Weekends are particularly slow in comparison to normal weekdays. Programming blogs are read at work it seems. Makes sense. I don't really have an explanation as to why Tuesdays are relatively lower than other weekdays though.
We're now going to switch to the ga.pvs dataset, so we can zoom in more on particular posts and traffic patterns. Let's count the total number of pageviews and unique visitors:
print(sum(ga.pvs$pageviews))
## [1] 27860
print(sum(ga.pvs$visitors))
## [1] 23903
Now break it down by article:
# Create subtotals per pageTitle
pageViewsByPost <- aggregate(cbind(pageviews, visits, visitors) ~ pageTitle, data = ga.pvs, FUN = sum)
# Drop everything that has insignificant views and will only clutter our table
pageViewsByPost <- pageViewsByPost[pageViewsByPost$pageviews > 15, ]
# Sort, most popular article first (by pageviews)
print(pageViewsByPost[order(-pageViewsByPost$pageviews), ])
## pageTitle pageviews visits visitors
## 21 Scala is like Git 9383 8124 7936
## 18 Modern concurrency and Java EE 4300 3849 3695
## 29 Unify client-side and server-side rendering by embedding JSON 3141 2807 2769
## 14 Cross-Build Injection in action 2355 2111 2148
## 19 Preparing a technical talk 2343 2104 1995
## 10 Branch and Bound Blog - Sander Mak 1225 791 948
## 15 Cross-build injection attacks: how safe is your build? 1218 883 1051
## 30 Verify dependencies using PGP 784 628 680
## 17 JFall 2012: Dutch Java awesomeness 729 620 648
## 7 Book review: DSLs in Action 633 575 598
## 16 JEEConf 2012 trip report 505 442 446
## 12 Branch and Bound Blog - pruning the software universe... 285 156 200
## 5 About Sander Mak 277 21 231
## 6 Archive 188 10 162
## 11 Branch and Bound Blog - pruning the software universe ... 124 72 82
## 4 About 103 4 87
## 27 Talks by Sander Mak 90 4 79
## 8 Book review: Infinity and the Mind 70 50 55
## 13 Categories 55 0 49
## 26 Tags 35 2 32
The article 'Scala is like Git' accounts for approx. a third of my pageviews! That one really exceeded my expectations. Unfortunately, on of my personal favorites, the book review of 'Infinity and the Mind' languishes near the bottom of the barrel. Oh well at least I had fun reading the book and writing the post!
Also, I noted that some entries have fewer visits than visitors. That can't be right? Haven't found an explanation yet.

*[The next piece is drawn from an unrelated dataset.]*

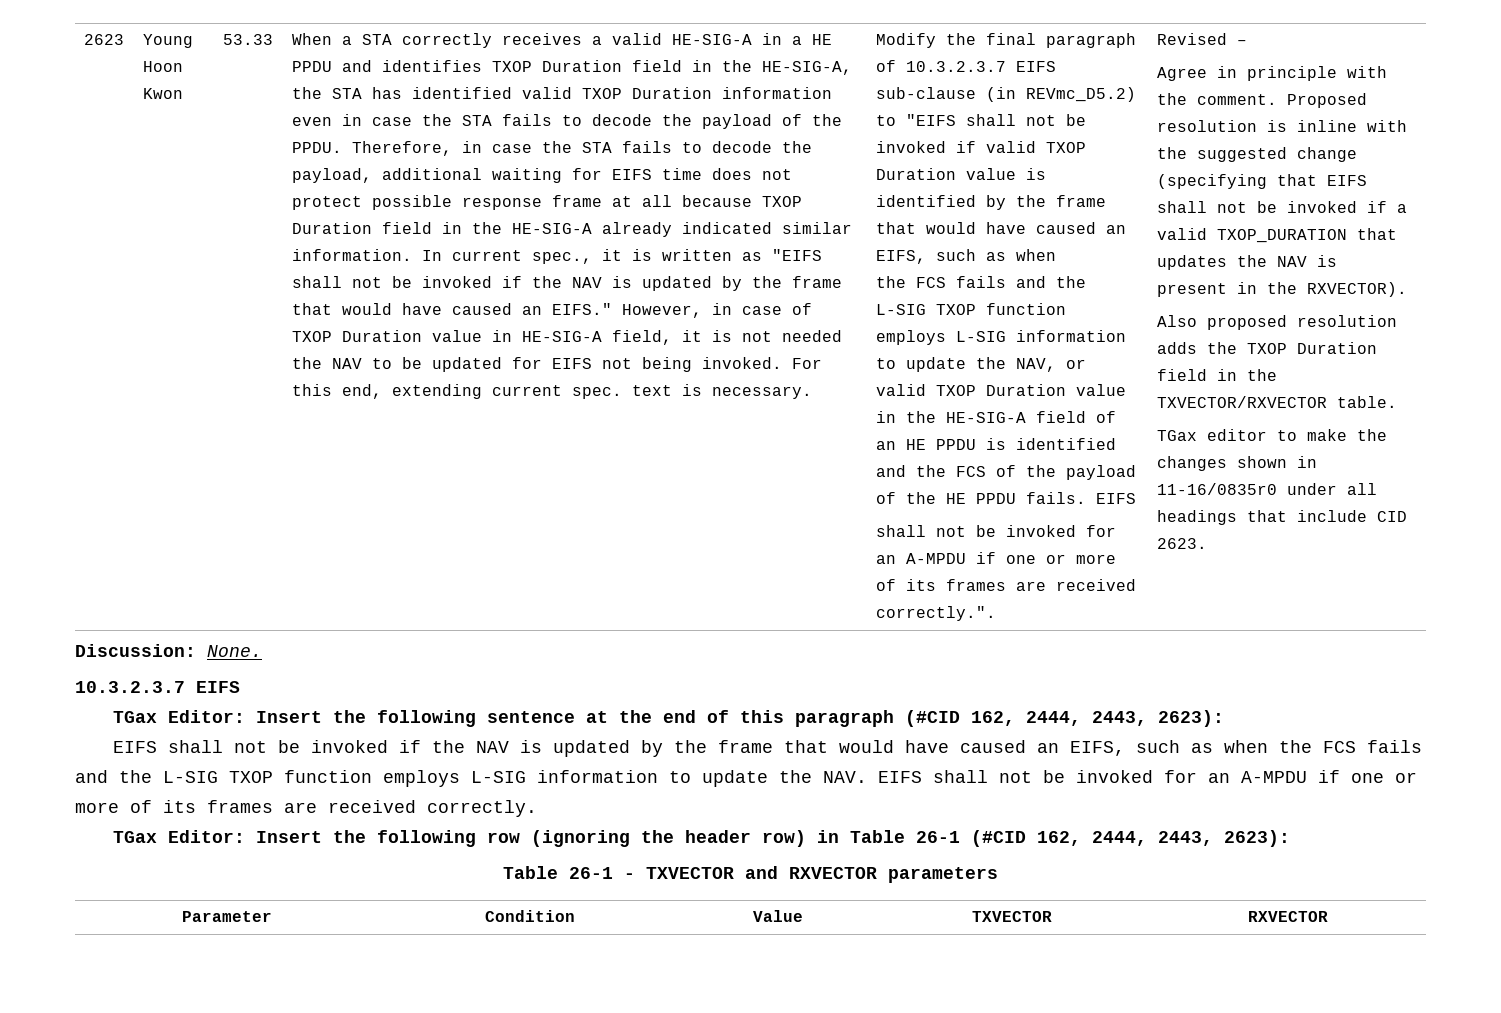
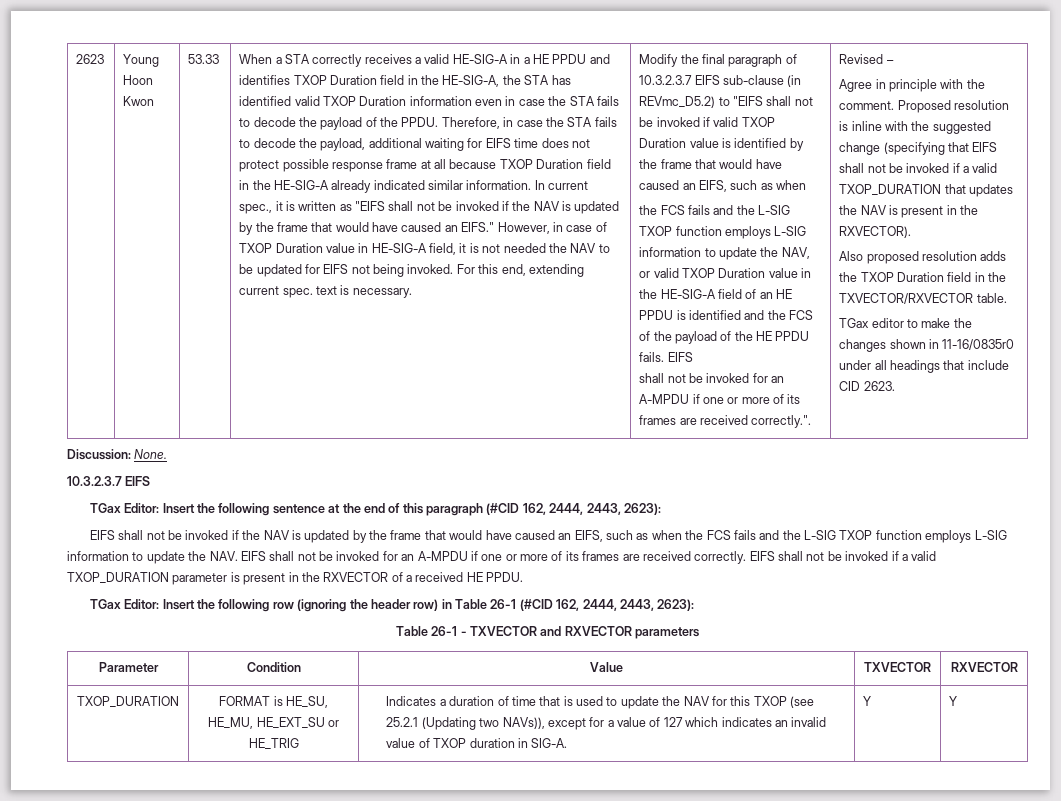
(537, 808) none -> [749,551,937,561] [67,572,524,585] EIFS shall not be invoked if a valid TXOP_DURATION parameter is present in the RXVECTOR of a received HE PPDU.
(1328, 916) none -> [77,696,179,707] [219,696,328,708] [208,717,339,729] [248,738,299,749] [386,696,815,709] [386,717,827,730] [386,738,568,748] [863,696,872,706] [949,696,958,706] // TXOP_DURATION | FORMAT is HE_SU, HE_MU, HE_EXT_SU or HE_TRIG | Indicates a duration of time that is used to update the NAV for this TXOP (see 25.2.1 (Updating two NAVs)), except for a value of 127 which indicates an invalid value of TXOP duration in SIG-A. | Y | Y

What traffic patterns emerged over the last year? The following plot has again time (number of days the blog was live) on the x-axis. The y-axis represents the percentage of traffic that originated from one of the three categories, which are also colored.
pageViewsByMediumAndDay <- aggregate(pageviews ~ medium + nthDay, data = ga.pvs, FUN = sum)

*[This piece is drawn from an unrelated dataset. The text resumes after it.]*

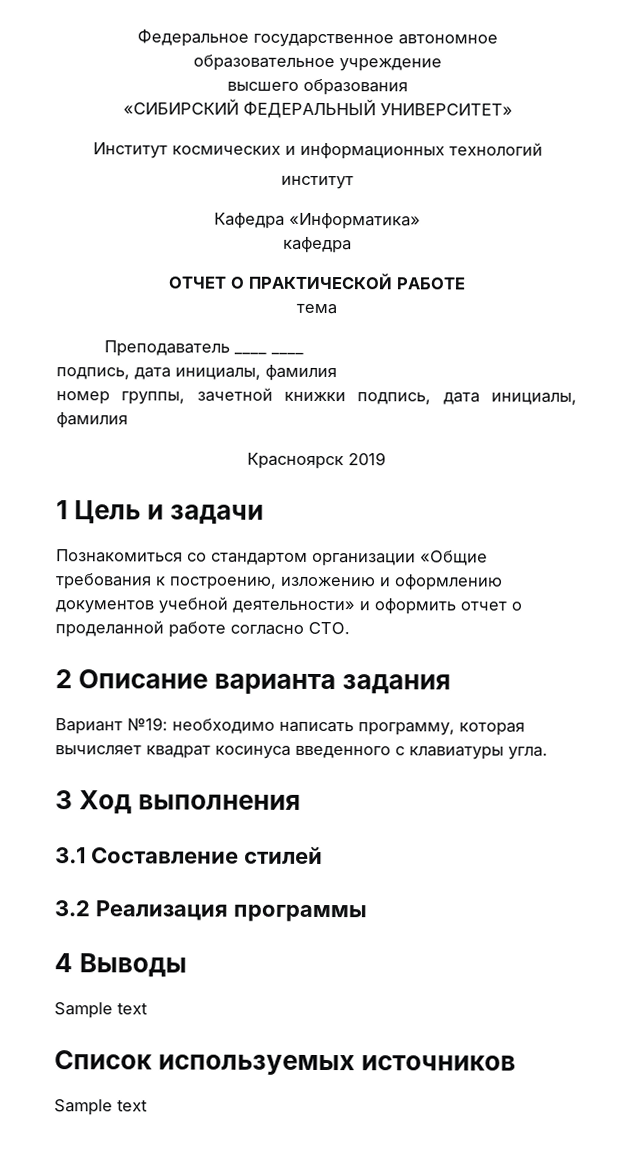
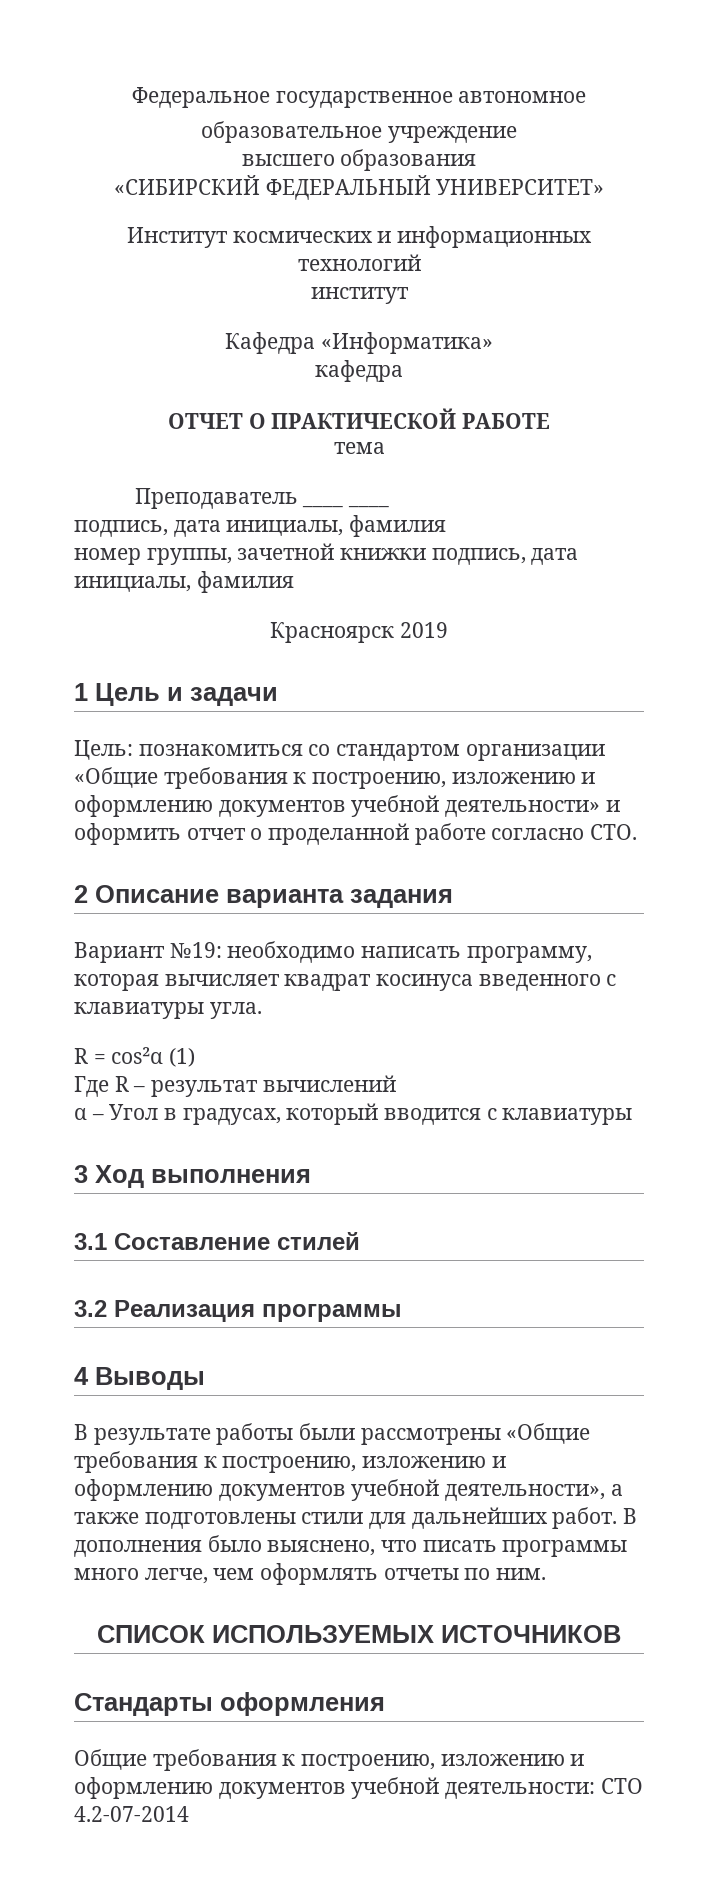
[56,549,183,563] Познакомиться -> [74,740,303,760] Цель: познакомиться
(548, 753) none -> [74,1047,196,1067] [74,1075,396,1097] [74,1103,633,1125] // R = cos²α (1) // Где R – результат вычислений // α – Угол в градусах, который вводится с клавиатуры
[54,1002,148,1019] [54,1050,517,1076] [54,1099,148,1116] Sample text // Список используемых источников // Sample text -> [74,1423,591,1445] [74,1451,506,1473] [74,1479,623,1501] [74,1507,638,1529] [74,1535,628,1557] [74,1563,547,1585] [97,1625,621,1643] [74,1692,385,1716] [74,1749,585,1771] [74,1777,643,1799] [74,1806,189,1822] В результате работы были рассмотрены «Общие требования к построению, изложению и оформлению документов учебной деятельности», а также подготовлены стили для дальнейших работ. В дополнения было выяснено, что писать программы много легче, чем оформлять отчеты по ним. // СПИСОК ИСПОЛЬЗУЕМЫХ ИСТОЧНИКОВ // Стандарты оформления // Общие требования к построению, изложению и оформлению документов учебной деятельности: СТО 4.2-07-2014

# Percentage of visits from Google, direct and through referrals over time
ggplot(pageViewsByMediumAndDay, aes(nthDay, weight = pageviews, fill = medium)) + geom_bar(position = "fill", binwidth = 7) + scale_y_continuous(labels = percent) +
xlab("nth day") + ylab("Percentage") + scale_fill_discrete("Traffic source\n(medium)", breaks = c("(none)", "organic", "referral"), labels = c("Direct",
"Search", "Referral"))
The majority of traffic is driven by referral, mostly from link-sharing sites like Reddit and Dzone but also Twitter. It is good to see how the proportion of search traffic is increasing over time. Apparently my pagerank is increasing, and more content also means more opportunities for Google to send traffic to my blog.
By looking at the absolute number of Google search traffic over time the trend is even clearer:
# Visits from Google in absolute numbers over time.
organicTraffic <- pageViewsByMediumAndDay[pageViewsByMediumAndDay$medium == "organic", ]
ggplot(organicTraffic, aes(nthDay, pageviews)) + geom_point() + geom_smooth(method = lm) + ylim(0, max(organicTraffic$pageviews))
That's all for now! Hopefully this will give you an idea of how to start playing around with Google Analytics data in R.